How is the verification process

The customer calls and is identified by the mobile phone number. If a voice standard has already been created for it, then the system will begin:

verification procedure, if not, see the story about the registration of a new standard. The operator asks a few simple questions to the client (asks to introduce himself and indicate the date of birth).
Within a few seconds of a conversation, when a sufficient amount of client’s clear speech has been accumulated (7–9 sec.), The system compares his voice with the standard and shows the result to the operator (“his”, “alien”, “not sure”).
The operator either finishes the survey, or continues, because the system is “not sure” that this is his own, or gently refuses the client, because he is “alien.”

If necessary, the operator can manually restart the client's biometric verification procedure, for example, if a third participant intervened in the conversation during the verification process.

After the verification procedure is completed, the system no longer “listens” to the conversation, and its resources are not used.

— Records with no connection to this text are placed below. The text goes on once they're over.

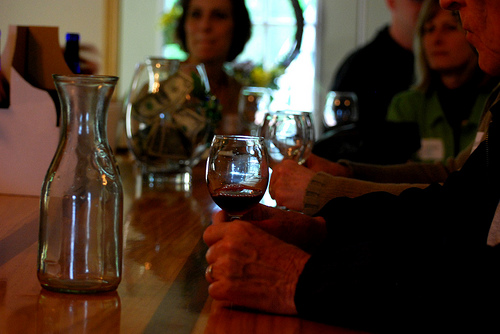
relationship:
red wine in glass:
[210, 188, 262, 213] [202, 140, 271, 225]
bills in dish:
[136, 73, 206, 161] [117, 54, 221, 189]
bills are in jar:
[136, 73, 206, 161] [120, 57, 219, 173]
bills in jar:
[136, 73, 206, 161] [120, 57, 219, 173]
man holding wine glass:
[201, 0, 500, 334] [201, 130, 273, 219]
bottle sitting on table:
[37, 73, 124, 294] [7, 188, 337, 332]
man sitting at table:
[201, 0, 500, 334] [4, 147, 498, 317]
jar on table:
[120, 57, 219, 173] [7, 140, 451, 331]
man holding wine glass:
[201, 0, 500, 334] [200, 131, 268, 224]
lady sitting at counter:
[164, 3, 256, 153] [0, 161, 351, 334]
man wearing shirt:
[197, 5, 496, 332] [303, 119, 498, 331]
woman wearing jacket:
[388, 3, 494, 158] [383, 80, 494, 162]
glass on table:
[200, 130, 269, 223] [4, 147, 498, 317]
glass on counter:
[260, 110, 313, 169] [0, 161, 351, 334]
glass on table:
[297, 107, 315, 165] [4, 147, 498, 317]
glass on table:
[317, 84, 362, 128] [3, 128, 493, 327]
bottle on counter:
[37, 73, 124, 294] [0, 161, 351, 334]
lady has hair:
[164, 3, 256, 153] [231, 3, 252, 53]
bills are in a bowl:
[136, 60, 206, 170] [108, 52, 224, 202]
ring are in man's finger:
[197, 260, 218, 285] [197, 252, 246, 286]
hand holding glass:
[256, 149, 337, 212] [205, 134, 269, 220]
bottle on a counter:
[34, 64, 126, 298] [0, 161, 351, 334]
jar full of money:
[120, 57, 219, 173] [128, 58, 214, 175]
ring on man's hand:
[197, 260, 218, 285] [196, 257, 253, 287]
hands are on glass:
[197, 216, 306, 327] [195, 121, 269, 226]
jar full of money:
[120, 57, 219, 173] [131, 67, 214, 177]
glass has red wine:
[205, 134, 269, 220] [210, 182, 260, 215]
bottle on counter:
[37, 73, 124, 294] [2, 189, 303, 332]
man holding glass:
[201, 0, 500, 334] [205, 134, 269, 220]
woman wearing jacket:
[388, 0, 493, 158] [383, 80, 494, 180]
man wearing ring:
[197, 5, 496, 332] [206, 263, 217, 282]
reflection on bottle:
[63, 180, 96, 287] [37, 73, 124, 294]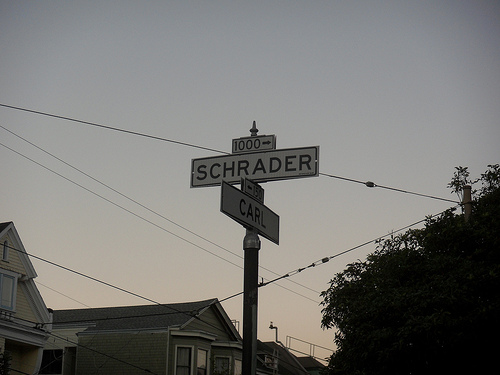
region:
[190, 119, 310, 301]
set of four road signs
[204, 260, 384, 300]
telephone pole wire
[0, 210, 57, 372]
single yellow house standing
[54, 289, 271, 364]
single yellow house standing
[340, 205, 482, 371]
groups of green trees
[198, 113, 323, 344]
street pole with signs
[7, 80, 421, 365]
telephone wires going to houses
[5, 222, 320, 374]
sets of houses on street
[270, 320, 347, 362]
metal signal searcher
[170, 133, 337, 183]
numbers located on street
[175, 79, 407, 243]
schrader and carl streets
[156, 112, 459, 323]
the sky is dusk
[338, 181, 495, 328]
the trees are in shadow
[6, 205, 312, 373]
there are three houses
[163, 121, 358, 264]
the text is black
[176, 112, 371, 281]
schrader street block 1000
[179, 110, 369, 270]
the signs are white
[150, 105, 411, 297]
wires behind the sign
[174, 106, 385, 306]
the street signs are on a pole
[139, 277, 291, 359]
the house has bay windows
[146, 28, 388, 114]
this is the sky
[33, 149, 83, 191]
these are the wires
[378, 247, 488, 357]
this is a tree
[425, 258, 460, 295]
the tree has green leaves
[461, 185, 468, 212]
this is a pole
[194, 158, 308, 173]
this is a writing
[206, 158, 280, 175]
the writing is in black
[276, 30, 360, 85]
the sky is blue in color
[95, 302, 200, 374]
this is a building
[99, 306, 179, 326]
this is the roof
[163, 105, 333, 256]
a white street sign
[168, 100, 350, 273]
street sign for schrader and carl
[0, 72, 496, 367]
a small town intersection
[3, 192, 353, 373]
a neighborhood of houses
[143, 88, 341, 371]
a tall metal sign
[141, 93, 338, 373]
a metal street sign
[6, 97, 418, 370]
a metal intersection sign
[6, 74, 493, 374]
a small town at sunset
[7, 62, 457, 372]
a line of houses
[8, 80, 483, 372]
a street sign with houses behind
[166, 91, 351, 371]
signs for Schrader and Carl intersection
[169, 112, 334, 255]
two white street signs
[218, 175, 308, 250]
sign with black text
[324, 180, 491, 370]
green hedge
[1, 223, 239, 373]
two yellow houses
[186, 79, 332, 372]
white street signs with black text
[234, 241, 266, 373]
a grey sign post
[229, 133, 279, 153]
sign for the 1000 block of a street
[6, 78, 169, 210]
power lines on a dusk sky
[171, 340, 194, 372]
window with white curtains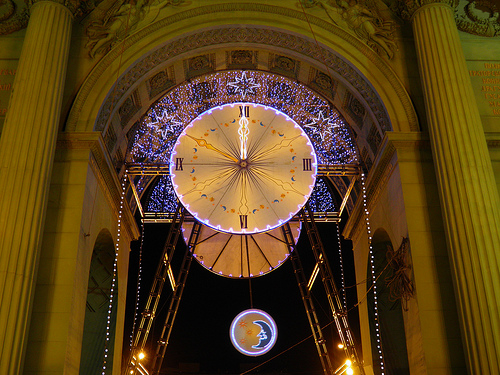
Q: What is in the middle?
A: Clock.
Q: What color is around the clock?
A: Blue.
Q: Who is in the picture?
A: No one.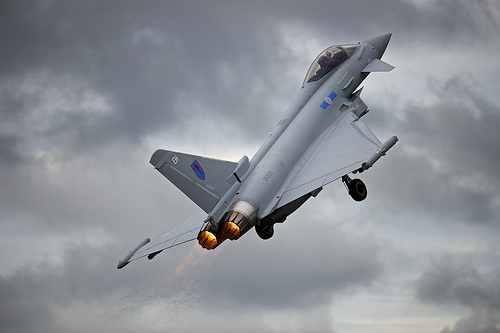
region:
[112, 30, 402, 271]
Grey fight jet with logo on tail.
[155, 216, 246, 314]
Engine exhaust with flames.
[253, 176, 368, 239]
Pair of landing gear.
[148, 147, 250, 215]
Jet rudder with red and blue logo.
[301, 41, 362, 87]
Fighter jet cockpit.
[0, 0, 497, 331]
Gray cloudy sky with jet flying through.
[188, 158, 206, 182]
Blue emblem with red trim.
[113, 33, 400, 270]
Fighter jet with nose pointing towards the sky.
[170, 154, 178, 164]
White letters spelling EH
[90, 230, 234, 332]
Shimmering heat exhaust.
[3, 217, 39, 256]
gray cloud in sky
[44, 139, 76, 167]
gray cloud in sky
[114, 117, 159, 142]
gray cloud in sky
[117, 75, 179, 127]
gray cloud in sky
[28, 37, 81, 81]
gray cloud in sky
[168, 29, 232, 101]
gray cloud in sky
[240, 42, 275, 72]
gray cloud in sky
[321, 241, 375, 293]
gray cloud in sky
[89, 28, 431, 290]
airplane in the sk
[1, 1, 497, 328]
gray clouds in the sky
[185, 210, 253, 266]
two pipes on the back of the plane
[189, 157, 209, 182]
blue and red design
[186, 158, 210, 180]
design on the tail of the plane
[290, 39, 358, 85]
cockpit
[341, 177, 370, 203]
wheel under the plane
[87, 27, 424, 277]
gray plane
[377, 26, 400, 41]
sharp point on the nose of the plane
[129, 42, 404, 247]
plane is in the air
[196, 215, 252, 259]
lights are red in color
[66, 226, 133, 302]
sky is dark blu in color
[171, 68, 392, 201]
plane is grey in color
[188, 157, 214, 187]
plane has blue logos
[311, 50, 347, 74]
a man is in th plane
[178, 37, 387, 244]
plane going up in the air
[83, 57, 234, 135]
sky covered of dark clouds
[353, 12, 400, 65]
pl;ane nose is dark grey in color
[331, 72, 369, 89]
plane has yellow marks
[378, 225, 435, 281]
A cloud in the sky.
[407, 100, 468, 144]
A cloud in the sky.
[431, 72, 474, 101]
A cloud in the sky.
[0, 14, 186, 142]
A cloud in the sky.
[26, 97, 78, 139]
A cloud in the sky.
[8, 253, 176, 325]
A cloud in the sky.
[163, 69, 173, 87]
A cloud in the sky.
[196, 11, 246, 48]
A cloud in the sky.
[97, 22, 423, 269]
A fighter aircraft with an afterburner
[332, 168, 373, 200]
Airplane landing gear with a black wheel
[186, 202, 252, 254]
An airplane afterburner that is on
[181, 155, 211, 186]
A blue shield-shaped logo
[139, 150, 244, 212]
The tailfin of an airplane with a logo on it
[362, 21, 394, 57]
The nosecone of an airplane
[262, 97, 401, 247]
The right wing of an airplane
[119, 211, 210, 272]
The left wing of an airplane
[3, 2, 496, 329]
A dark cloudy sky with an airplane in it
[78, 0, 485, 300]
this is a fighter jet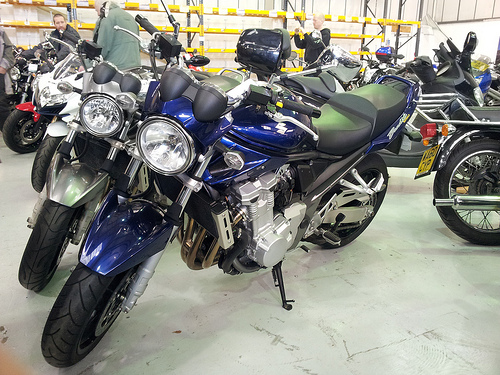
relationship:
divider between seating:
[334, 90, 377, 139] [354, 71, 407, 135]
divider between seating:
[334, 90, 377, 139] [305, 97, 370, 156]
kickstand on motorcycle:
[268, 264, 298, 314] [30, 6, 422, 368]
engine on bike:
[213, 175, 327, 267] [41, 13, 422, 368]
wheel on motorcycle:
[41, 263, 142, 367] [405, 87, 499, 251]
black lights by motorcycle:
[160, 66, 230, 128] [16, 39, 152, 297]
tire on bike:
[9, 191, 87, 293] [41, 13, 422, 368]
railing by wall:
[5, 0, 423, 84] [9, 0, 499, 78]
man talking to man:
[42, 12, 83, 53] [89, 1, 144, 73]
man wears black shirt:
[290, 13, 332, 63] [281, 16, 373, 81]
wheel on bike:
[41, 229, 155, 365] [41, 33, 422, 365]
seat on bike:
[310, 87, 373, 149] [41, 33, 422, 365]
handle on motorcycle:
[283, 100, 320, 117] [30, 6, 422, 368]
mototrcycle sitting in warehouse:
[30, 70, 437, 345] [3, 2, 498, 372]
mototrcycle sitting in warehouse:
[415, 98, 500, 246] [3, 2, 498, 372]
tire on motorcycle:
[39, 258, 129, 367] [30, 6, 422, 368]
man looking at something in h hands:
[294, 13, 333, 58] [292, 27, 311, 38]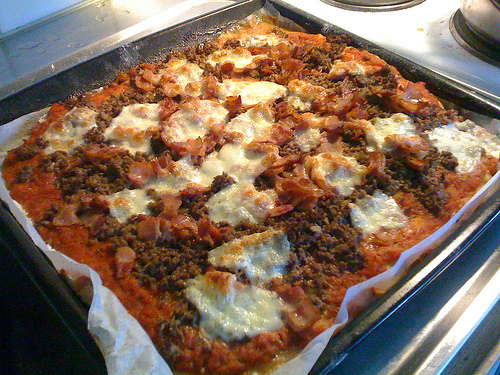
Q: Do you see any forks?
A: No, there are no forks.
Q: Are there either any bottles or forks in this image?
A: No, there are no forks or bottles.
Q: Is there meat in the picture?
A: Yes, there is meat.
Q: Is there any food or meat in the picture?
A: Yes, there is meat.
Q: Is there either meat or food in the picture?
A: Yes, there is meat.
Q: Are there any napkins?
A: No, there are no napkins.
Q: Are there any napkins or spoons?
A: No, there are no napkins or spoons.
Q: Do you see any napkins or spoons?
A: No, there are no napkins or spoons.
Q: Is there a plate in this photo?
A: Yes, there is a plate.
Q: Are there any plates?
A: Yes, there is a plate.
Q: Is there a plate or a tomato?
A: Yes, there is a plate.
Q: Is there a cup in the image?
A: No, there are no cups.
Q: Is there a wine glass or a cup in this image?
A: No, there are no cups or wine glasses.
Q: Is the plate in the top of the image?
A: Yes, the plate is in the top of the image.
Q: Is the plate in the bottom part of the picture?
A: No, the plate is in the top of the image.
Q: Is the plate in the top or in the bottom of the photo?
A: The plate is in the top of the image.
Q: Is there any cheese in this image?
A: Yes, there is cheese.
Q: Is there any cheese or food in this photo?
A: Yes, there is cheese.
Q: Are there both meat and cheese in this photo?
A: Yes, there are both cheese and meat.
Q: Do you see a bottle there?
A: No, there are no bottles.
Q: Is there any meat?
A: Yes, there is meat.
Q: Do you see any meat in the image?
A: Yes, there is meat.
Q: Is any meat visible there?
A: Yes, there is meat.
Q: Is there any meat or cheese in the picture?
A: Yes, there is meat.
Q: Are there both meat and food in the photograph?
A: Yes, there are both meat and food.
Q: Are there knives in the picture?
A: No, there are no knives.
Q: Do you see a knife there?
A: No, there are no knives.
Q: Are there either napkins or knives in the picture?
A: No, there are no knives or napkins.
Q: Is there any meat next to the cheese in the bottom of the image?
A: Yes, there is meat next to the cheese.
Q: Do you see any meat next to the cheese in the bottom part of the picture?
A: Yes, there is meat next to the cheese.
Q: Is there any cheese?
A: Yes, there is cheese.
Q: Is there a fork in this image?
A: No, there are no forks.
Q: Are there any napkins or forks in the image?
A: No, there are no forks or napkins.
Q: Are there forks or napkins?
A: No, there are no forks or napkins.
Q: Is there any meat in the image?
A: Yes, there is meat.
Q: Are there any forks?
A: No, there are no forks.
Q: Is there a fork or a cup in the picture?
A: No, there are no forks or cups.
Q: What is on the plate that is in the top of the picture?
A: The meat is on the plate.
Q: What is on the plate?
A: The meat is on the plate.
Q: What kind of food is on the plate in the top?
A: The food is meat.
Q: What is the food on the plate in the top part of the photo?
A: The food is meat.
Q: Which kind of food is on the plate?
A: The food is meat.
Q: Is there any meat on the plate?
A: Yes, there is meat on the plate.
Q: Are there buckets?
A: No, there are no buckets.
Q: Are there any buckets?
A: No, there are no buckets.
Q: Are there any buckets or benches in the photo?
A: No, there are no buckets or benches.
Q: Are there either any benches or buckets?
A: No, there are no buckets or benches.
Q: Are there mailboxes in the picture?
A: No, there are no mailboxes.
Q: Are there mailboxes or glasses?
A: No, there are no mailboxes or glasses.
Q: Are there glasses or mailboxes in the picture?
A: No, there are no mailboxes or glasses.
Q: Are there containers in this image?
A: No, there are no containers.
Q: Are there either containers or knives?
A: No, there are no containers or knives.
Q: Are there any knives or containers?
A: No, there are no containers or knives.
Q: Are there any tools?
A: No, there are no tools.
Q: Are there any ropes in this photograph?
A: No, there are no ropes.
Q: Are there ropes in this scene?
A: No, there are no ropes.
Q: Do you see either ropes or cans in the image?
A: No, there are no ropes or cans.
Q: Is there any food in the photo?
A: Yes, there is food.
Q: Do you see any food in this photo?
A: Yes, there is food.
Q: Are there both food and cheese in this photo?
A: Yes, there are both food and cheese.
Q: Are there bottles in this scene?
A: No, there are no bottles.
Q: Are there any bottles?
A: No, there are no bottles.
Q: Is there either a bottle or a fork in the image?
A: No, there are no bottles or forks.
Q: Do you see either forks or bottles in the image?
A: No, there are no bottles or forks.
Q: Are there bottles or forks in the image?
A: No, there are no bottles or forks.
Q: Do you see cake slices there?
A: No, there are no cake slices.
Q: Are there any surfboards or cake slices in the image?
A: No, there are no cake slices or surfboards.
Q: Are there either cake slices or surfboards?
A: No, there are no cake slices or surfboards.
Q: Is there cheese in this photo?
A: Yes, there is cheese.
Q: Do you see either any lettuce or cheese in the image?
A: Yes, there is cheese.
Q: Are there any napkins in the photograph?
A: No, there are no napkins.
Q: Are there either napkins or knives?
A: No, there are no napkins or knives.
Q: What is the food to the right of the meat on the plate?
A: The food is cheese.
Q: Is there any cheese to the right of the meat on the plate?
A: Yes, there is cheese to the right of the meat.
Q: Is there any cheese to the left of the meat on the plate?
A: No, the cheese is to the right of the meat.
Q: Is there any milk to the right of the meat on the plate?
A: No, there is cheese to the right of the meat.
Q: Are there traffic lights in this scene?
A: No, there are no traffic lights.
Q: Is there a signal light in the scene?
A: No, there are no traffic lights.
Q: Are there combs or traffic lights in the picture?
A: No, there are no traffic lights or combs.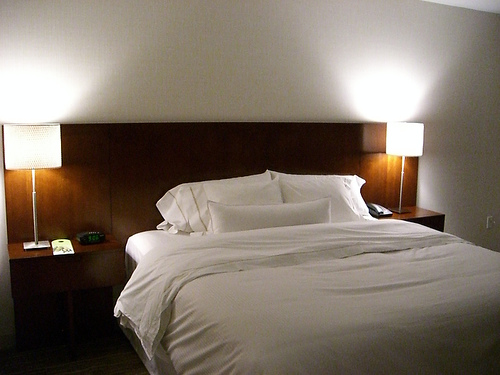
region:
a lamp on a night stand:
[0, 124, 65, 266]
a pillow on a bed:
[198, 189, 333, 233]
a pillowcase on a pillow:
[161, 166, 266, 235]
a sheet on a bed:
[107, 195, 463, 315]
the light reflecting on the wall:
[350, 71, 429, 121]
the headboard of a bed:
[6, 119, 421, 223]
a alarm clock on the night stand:
[78, 227, 103, 258]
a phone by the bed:
[367, 198, 388, 218]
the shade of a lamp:
[1, 131, 66, 176]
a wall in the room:
[275, 0, 374, 89]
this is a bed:
[161, 222, 443, 373]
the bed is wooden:
[85, 130, 143, 188]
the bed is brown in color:
[91, 144, 137, 187]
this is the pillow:
[210, 200, 326, 221]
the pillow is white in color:
[226, 207, 276, 222]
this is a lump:
[4, 126, 68, 166]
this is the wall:
[58, 11, 398, 108]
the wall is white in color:
[87, 22, 290, 86]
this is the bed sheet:
[231, 282, 342, 342]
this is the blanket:
[180, 226, 344, 266]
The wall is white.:
[174, 7, 308, 102]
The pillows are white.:
[153, 152, 380, 239]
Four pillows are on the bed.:
[152, 152, 367, 257]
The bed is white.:
[201, 251, 397, 370]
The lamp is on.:
[1, 120, 70, 262]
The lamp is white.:
[1, 114, 71, 264]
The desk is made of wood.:
[2, 222, 143, 368]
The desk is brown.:
[2, 228, 142, 370]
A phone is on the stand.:
[358, 186, 403, 236]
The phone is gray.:
[352, 192, 397, 229]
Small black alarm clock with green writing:
[71, 225, 113, 253]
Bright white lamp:
[0, 112, 55, 247]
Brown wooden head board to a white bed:
[103, 108, 363, 223]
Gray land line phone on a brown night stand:
[365, 192, 393, 227]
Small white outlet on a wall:
[482, 205, 499, 234]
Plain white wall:
[115, 22, 390, 97]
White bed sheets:
[224, 250, 420, 330]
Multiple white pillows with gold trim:
[167, 153, 345, 232]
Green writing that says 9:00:
[83, 230, 104, 245]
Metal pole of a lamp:
[383, 148, 413, 208]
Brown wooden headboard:
[4, 108, 425, 210]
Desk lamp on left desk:
[3, 116, 63, 249]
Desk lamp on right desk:
[378, 113, 425, 215]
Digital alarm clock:
[72, 224, 106, 249]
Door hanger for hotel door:
[43, 232, 76, 259]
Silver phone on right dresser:
[363, 196, 393, 221]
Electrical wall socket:
[484, 214, 496, 234]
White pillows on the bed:
[146, 158, 378, 236]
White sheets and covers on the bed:
[119, 219, 497, 369]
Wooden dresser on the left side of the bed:
[3, 223, 135, 371]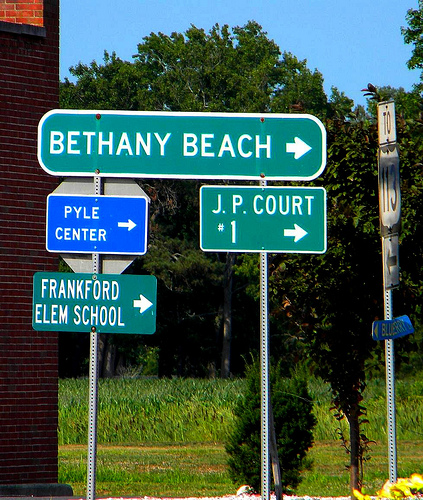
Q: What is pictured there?
A: Signs.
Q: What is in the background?
A: Trees.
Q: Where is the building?
A: Left.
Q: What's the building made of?
A: Bricks.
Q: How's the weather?
A: Clear.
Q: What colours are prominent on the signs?
A: Green, white.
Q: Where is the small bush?
A: Behind the sign.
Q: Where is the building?
A: To the left.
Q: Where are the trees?
A: In the background on signs.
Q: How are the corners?
A: Rounded.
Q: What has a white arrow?
A: The sign.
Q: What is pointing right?
A: The arrow.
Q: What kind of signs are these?
A: Street signs.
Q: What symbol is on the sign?
A: Arrow.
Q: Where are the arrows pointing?
A: Right.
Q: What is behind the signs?
A: Trees.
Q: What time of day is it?
A: Daytime.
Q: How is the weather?
A: Sunny.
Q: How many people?
A: None.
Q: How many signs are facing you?
A: Four.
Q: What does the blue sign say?
A: Pyle Center.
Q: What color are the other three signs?
A: Green.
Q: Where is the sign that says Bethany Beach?
A: At the very top.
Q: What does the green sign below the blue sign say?
A: Frankford Elem school.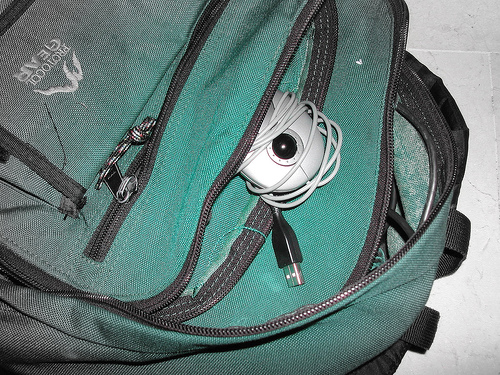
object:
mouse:
[240, 87, 343, 288]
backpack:
[0, 0, 469, 374]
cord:
[240, 89, 343, 288]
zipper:
[83, 113, 170, 261]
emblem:
[12, 37, 84, 95]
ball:
[272, 132, 297, 159]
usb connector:
[272, 207, 305, 288]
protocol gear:
[12, 37, 84, 96]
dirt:
[393, 110, 431, 232]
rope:
[94, 116, 156, 190]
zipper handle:
[103, 163, 143, 203]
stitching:
[200, 196, 274, 291]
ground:
[408, 4, 500, 375]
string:
[207, 226, 268, 268]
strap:
[435, 209, 471, 280]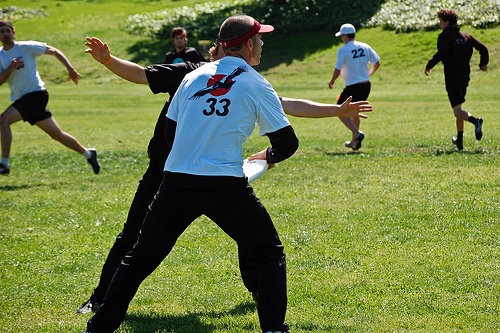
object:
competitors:
[1, 8, 474, 167]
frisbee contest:
[236, 149, 266, 179]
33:
[201, 96, 233, 118]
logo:
[186, 63, 246, 101]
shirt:
[163, 55, 292, 179]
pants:
[83, 169, 289, 331]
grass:
[1, 180, 91, 326]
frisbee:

Features of implementation

To determine the solution in the system, three thresholds are configured (“first”, “second” and “enrichment”). If the result of the comparison is higher than the first threshold, then the system considers that the client is “its own”, if it is lower than the second, the client is “alien”, if between - this means that the system cannot be sure of its decision.

If, when comparing, the result is higher than the first threshold and higher than the “enrichment” threshold, the system automatically updates the voice standard. This allows you to keep standards up to date.

Fighting scammers

It would be a great omission not to say that, among other things, voice biometrics helps to fight fraudsters. This is the so-called anti-fraud system. This subsystem has not been implemented at Priorbank, but I’ll tell you about it anyway.

According to the Aite Group, fraudsters can get from 20 to 50% of all secret questions. Within a few seconds of the conversation, the client is automatically verified and verified that the caller is not a fraudster.

It works like this. In addition to the database of voice standards of ordinary clients, a black list of frodsters is created, where the voice samples of scoundrels are entered. When calling the contact center, the client's voice is compared with one of its standards in the client database (verification) and with all the standards in the frodster database (identification). Naturally, if it is found in the database of frodsters, the scenario of serving such a client changes.

The authentication solution plus antifraud-system together allow for up to 90% of fraud detection with a false response rate of 0.1%.

In biometrics, as I said earlier, there are key percentage probability indicators (thresholds):

false tolerance FAR (False Acceptance Rate, "the level of exactingness of the system"), i.e. the probability that the system will let a "stranger" person;
and a false failure of FRR (False Rejection Rate, error), i.e. the probability that the system will not allow "its" person.

The indicators are very closely interrelated. The FAR value is called specificity, the FRR value is called sensitivity. By increasing / decreasing the sensitivity of the system, we lower / increase its specificity and vice versa.

If we talk about False Reject, then in the classical scheme with questions the failure rate is about 10–15%, with the additional use of real-time authentication, this figure does not exceed 4%. As for False Acceptance, under the standard scheme, fraudsters authenticate in 15–20% of cases, additional authentication in online mode allows reducing this indicator to 1–3%.